As North Koreans use phones, state finds new ways to censor
Technology is giving North Korean authorities 'more modern forms of control' as they step up efforts to stop foreign content creeping in.
Washington: North Koreans have gained unprecedented connectedness with greater access to media and devices like cellphones over Kim Jong Un's five-year rule.
But private citizens' embrace of a state-controlled network has opened the way to unparalleled state censorship and surveillance in the long-isolated, totalitarian country.
A US-government-funded report, released today, said technology is giving North Korean authorities "more modern forms of control" as they step up efforts to stop foreign content creeping in.
"North Korea not only demonstrates technological sophistication but also has the ability to dictate what devices their citizens use, and they have complete control over hardware and software that essentially no other country does," said Nat Kretchun, co-author of the report by the consulting group Intermedia.
While the global explosion of network communications and internet use over the past two decades has provided surveillance opportunities for both authoritarian and democratic governments, North Korea's case is unique.
The communist government prohibits public access to the World Wide Web. Outside media trickles in, but with significant challenges.
The state's stranglehold over the flow of information was first subverted during a famine in the 1990s when informal markets emerged and citizens began trading with each other.
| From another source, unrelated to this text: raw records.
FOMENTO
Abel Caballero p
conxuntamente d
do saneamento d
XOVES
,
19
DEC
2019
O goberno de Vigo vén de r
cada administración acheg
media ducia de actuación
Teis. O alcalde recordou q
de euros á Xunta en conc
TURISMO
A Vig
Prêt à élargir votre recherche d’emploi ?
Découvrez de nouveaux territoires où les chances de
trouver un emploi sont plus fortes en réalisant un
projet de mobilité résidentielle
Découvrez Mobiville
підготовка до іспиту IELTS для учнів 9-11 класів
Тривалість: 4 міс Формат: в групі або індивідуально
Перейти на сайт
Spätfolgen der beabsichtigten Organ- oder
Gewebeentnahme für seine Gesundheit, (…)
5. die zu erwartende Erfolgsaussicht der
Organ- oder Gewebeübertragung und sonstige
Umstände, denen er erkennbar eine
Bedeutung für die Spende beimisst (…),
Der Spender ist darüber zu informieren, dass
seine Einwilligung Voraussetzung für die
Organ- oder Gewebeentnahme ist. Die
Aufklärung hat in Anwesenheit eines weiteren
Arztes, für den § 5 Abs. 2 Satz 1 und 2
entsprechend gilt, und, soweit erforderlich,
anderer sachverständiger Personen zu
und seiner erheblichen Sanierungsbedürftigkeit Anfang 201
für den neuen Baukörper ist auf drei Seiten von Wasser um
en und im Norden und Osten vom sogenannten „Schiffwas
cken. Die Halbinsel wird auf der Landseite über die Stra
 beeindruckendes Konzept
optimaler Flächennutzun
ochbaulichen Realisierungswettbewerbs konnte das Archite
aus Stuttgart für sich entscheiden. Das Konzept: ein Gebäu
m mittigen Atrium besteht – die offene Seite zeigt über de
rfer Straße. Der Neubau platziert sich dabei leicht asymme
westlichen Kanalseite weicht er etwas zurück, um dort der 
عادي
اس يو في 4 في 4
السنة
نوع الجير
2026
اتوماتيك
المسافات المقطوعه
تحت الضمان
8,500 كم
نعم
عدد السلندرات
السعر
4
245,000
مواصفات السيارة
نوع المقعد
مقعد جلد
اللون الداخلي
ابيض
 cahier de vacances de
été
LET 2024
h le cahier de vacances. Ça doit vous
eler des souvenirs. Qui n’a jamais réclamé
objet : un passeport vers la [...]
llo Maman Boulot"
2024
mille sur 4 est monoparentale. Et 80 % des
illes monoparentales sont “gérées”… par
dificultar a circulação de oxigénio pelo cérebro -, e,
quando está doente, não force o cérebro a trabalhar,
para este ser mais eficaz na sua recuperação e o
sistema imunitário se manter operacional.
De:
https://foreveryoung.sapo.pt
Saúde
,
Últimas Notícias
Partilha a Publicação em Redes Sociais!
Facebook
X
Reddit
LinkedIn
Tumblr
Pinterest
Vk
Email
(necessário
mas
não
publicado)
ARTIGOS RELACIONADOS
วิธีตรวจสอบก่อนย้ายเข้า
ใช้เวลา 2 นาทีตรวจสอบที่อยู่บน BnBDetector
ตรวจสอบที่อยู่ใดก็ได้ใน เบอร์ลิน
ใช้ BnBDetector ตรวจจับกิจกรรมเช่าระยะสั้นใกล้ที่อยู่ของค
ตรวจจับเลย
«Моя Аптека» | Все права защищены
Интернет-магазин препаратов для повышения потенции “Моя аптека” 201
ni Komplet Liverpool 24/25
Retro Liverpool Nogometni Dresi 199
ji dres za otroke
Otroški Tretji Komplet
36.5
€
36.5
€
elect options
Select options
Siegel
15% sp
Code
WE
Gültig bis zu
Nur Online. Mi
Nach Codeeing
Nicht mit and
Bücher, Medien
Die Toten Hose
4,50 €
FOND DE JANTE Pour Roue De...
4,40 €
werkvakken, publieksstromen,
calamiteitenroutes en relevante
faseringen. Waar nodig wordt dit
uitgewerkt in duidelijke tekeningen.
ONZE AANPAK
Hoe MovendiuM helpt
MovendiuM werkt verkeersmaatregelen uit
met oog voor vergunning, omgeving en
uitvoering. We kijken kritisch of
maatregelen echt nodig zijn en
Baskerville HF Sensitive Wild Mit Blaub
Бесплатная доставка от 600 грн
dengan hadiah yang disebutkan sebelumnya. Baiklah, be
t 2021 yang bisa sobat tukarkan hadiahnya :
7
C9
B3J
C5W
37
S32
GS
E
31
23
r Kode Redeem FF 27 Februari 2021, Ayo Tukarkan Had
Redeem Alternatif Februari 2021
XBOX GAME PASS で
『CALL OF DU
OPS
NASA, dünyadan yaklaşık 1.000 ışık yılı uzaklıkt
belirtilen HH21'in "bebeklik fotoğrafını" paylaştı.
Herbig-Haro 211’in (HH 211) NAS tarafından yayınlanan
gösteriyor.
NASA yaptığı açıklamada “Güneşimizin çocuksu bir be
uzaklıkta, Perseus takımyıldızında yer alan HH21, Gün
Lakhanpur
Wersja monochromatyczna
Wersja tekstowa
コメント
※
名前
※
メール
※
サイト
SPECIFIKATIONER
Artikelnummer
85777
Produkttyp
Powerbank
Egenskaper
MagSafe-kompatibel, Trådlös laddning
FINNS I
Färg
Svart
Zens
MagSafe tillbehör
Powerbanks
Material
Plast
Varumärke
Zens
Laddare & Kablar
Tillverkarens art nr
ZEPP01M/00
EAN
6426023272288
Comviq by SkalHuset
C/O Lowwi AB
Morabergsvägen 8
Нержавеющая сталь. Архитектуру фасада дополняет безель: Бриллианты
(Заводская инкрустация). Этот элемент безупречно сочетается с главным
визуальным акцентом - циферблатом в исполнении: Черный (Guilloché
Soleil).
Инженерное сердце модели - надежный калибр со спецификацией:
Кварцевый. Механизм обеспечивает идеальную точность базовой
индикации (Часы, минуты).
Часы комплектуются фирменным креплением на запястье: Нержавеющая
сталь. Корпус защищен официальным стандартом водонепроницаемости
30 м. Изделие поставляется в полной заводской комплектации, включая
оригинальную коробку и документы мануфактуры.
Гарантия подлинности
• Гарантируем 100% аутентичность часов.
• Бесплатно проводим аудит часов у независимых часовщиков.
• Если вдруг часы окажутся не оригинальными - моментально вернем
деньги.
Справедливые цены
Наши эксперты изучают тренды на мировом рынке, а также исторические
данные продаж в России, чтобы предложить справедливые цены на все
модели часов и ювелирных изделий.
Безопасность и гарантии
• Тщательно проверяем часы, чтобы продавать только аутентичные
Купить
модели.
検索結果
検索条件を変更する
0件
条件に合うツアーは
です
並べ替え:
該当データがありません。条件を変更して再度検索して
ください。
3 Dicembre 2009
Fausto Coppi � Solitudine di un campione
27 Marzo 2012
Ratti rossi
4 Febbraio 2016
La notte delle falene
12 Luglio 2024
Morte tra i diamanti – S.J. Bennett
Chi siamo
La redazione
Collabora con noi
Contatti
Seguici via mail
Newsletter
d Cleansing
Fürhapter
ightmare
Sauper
For the past decade or more, outside digital devices and content have flowed into North Korea across the border from China, enabling people to watch forbidden content, typically South Korean and Chinese soap operas.
The Intermedia report, which is based on interviews with North Korean defectors, refugees and travelers, found more such information making its way in over the past five years, notwithstanding Kim's intensified efforts to stop it. He took power after his father's death in late 2011 and has cracked down on smuggling and illicit viewing of foreign media.
Nearly every segment of society, from the elite in Pyongyang to farmers in inland areas, has access at least to televisions and DVD players, the report found. North Koreans have shifted toward using thumb drives instead of compact discs as they can hold more content and are easier to hide and share.